Justifier le sort prévu des animaux à l’issue de la procédure.

Tous les animaux de ce projet seront euthanasiés afin de récupérer leurs cerveaux pour des études complémentaires importantes sur la localisation de nos électrodes, et l’expression de nos outils géniques.

Application de la règle des "3R"

1. Remplacement

3R / Remplacement :

Il n’existe pas d’alternative tangible pour ce projet. En effet, notre étude utilise des méthodologies impossibles à utiliser chez l’homme/patients. Des modèles de simulations informatiques complémenteront notre étude mais nous devons d’abord avoir une compréhension très claire du rôle de ces régions dans la propagation des crises épileptiques.

2. Réduction

3R / Réduction :

La réduction du nombre d’animaux s’effectue de deux manières dans notre projet. D’une part par le choix de contrôle interne à chaque animale dès que possible et d’autre part par l’utilisation de modèles statistiques adaptés afin de réduire au maximum le nombre d’animaux sans compromettre l’interprétation des résultats.

3. Raffinement

3R / Raffinement :

Les animaux seront tous hébergés en groupe avec un suivi hebdomadaire renforcé sur l’états de chaque individu en termes de bien-être. De plus, nous effectuons une habituation progressive à la cage d’expérimentation. Pour les modèles d’épilepsie utilisés, un protocole de suivi de la crise épileptique a été optimisé. En effet, comme pour les patients, si la crise dure moins de 5 minutes, l’animal n’est pas traité pour cette crise sauf être mis au calme. En revanche, si la crise dure plus de 5 minutes, l’animal se verra administrer un anti-convulsant. Pour toutes chirurgies, les animaux seront anaesthésiés de maniere générale avec l’administration d’analgésiques appropriés en amont, durant et après l’opération pendant plusieurs jours. De plus, tous les animaux seront suivis post-chirurgie / induction d’épilepsie pendant plusieurs jours de manière renforcée pour limiter au maximum stress et douleur à l’aide de grille d’évaluation. Enfin, les points limites stricts propre à chaque procédure du projet seront appliqués afin d’apporter des soins adaptés le cas échéant.

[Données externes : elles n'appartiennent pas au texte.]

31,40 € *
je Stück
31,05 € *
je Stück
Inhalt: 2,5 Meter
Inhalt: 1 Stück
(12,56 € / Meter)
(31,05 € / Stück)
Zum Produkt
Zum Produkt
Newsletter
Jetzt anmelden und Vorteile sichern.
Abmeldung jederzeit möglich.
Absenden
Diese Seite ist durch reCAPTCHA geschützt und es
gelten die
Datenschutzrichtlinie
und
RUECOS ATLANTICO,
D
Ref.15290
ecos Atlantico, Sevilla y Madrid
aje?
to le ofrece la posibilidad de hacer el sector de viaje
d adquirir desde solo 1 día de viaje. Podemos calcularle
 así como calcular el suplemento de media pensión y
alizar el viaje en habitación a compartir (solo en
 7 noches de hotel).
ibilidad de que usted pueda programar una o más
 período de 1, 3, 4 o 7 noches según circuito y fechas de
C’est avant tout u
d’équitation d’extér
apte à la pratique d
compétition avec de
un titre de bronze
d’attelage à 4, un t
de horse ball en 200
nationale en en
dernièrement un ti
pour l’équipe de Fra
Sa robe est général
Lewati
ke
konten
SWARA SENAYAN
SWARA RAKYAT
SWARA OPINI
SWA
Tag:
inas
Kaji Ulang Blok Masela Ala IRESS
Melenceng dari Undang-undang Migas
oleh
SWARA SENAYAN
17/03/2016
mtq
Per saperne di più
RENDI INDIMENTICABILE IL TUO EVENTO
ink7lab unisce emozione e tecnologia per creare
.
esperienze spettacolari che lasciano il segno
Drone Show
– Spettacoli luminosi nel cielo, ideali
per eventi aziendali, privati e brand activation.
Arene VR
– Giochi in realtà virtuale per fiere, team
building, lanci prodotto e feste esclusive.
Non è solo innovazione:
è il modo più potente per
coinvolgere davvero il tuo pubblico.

Expliquer le choix des espèces et les stades de développement y afférents.

Ce projet utilise des modèles de souris adultes épileptiques pour étudier au mieux les épilepsies du lobe temporal chez les patients adultes. En effet, l’étude proposée ainsi que les méthodologies utilisées ne sont pas applicables aux patients. De tous les modèles expérimentaux, le cerveau de souris offre un grand nombre d’avantage : Il est structurellement très proche du cerveau humain, et il est assez gros pour permettre l’utilisation de méthodes d’enregistrements précises. De plus, par rapport au rat ou au primate, la souris permet d’utiliser un éventail très large d’outils génétique, développé dans cette espèce. Enfin, Il existe un très grand nombre de modèles d’épilepsie acquise et génétique qui reproduisent fidèlement différentes épilepsies qui pourrait être utilisé dans de futurs projets pré-cliniques.